Wow, it feels like this blog post should have been written and posted a few days ago – actually it should have been but I got busy with other stuff and didn’t get the chance to put my thoughts down.
Since my last post I was able to meet with the Director of YFC Uturn and it was an awesome time learning about what the position of life skills coach would all entail. At the end of our meeting he asked me to think and pray about our conversation and talk to a couple of trusted people and ask them to partner with me in prayer about whether or not God wanted me in this position. He also said that he would be praying for me as well, which I thought was really cool. I spent the next day and a half doing exactly what Desmond had asked me and two days later I called him and told him that I felt God was still calling me to this position. He then got busy setting up a panel interview – this came together much faster than he even thought it would and by Friday night I knew that I would be meeting with the panel on Tuesday afternoon.
So on Tuesday I drove into Brandon for the interview – and unlike my first interview I wasn’t nervous or anxious. I knew that if God wanted me in this position that He would give me the words to say and that the people doing the interviewing would be able to see my heart and passion for the work that they have set out to do. I went into the interview and at first it seemed like my nerves were going to come back but God calmed them and I was able to present myself as the confident and competent person that I am. After talking with the group of YFC staff for almost a whole hour I was told that I would be hearing from Desmond in a couple of days to find out if they think I am a good fit for the job.

• _Job 1_:
Arrange every line of the listing below as a Markdown table with a Row column for the row number and a Line column for the line, skipping blank lines. Leave the pictures out.

Extracted page text data
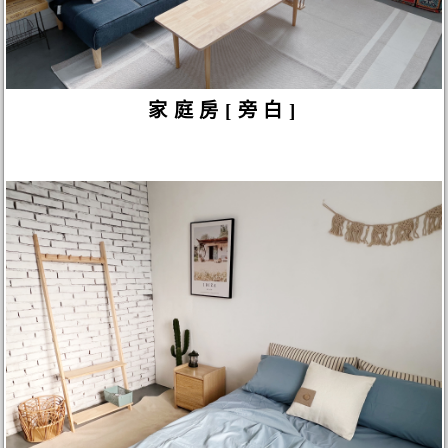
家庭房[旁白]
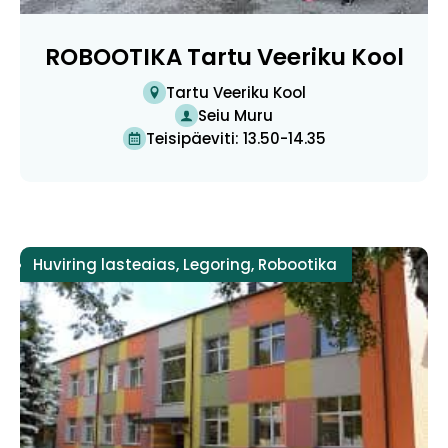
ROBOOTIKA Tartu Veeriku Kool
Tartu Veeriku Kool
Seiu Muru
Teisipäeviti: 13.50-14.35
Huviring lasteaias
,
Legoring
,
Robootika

• _Job 2_:
In the blog post about the job interview, what position did the writer discuss with the Director of YFC Uturn?

• _Task output 1_:
| Row | Line |
|---|---|
| 1 | 家庭房[旁白] |
| 2 | ROBOOTIKA Tartu Veeriku Kool |
| 3 | Tartu Veeriku Kool |
| 4 | Seiu Muru |
| 5 | Teisipäeviti: 13.50-14.35 |
| 6 | Huviring lasteaias |
| 7 | , |
| 8 | Legoring |
| 9 | , |
| 10 | Robootika |

• _Task output 2_:
Life skills coach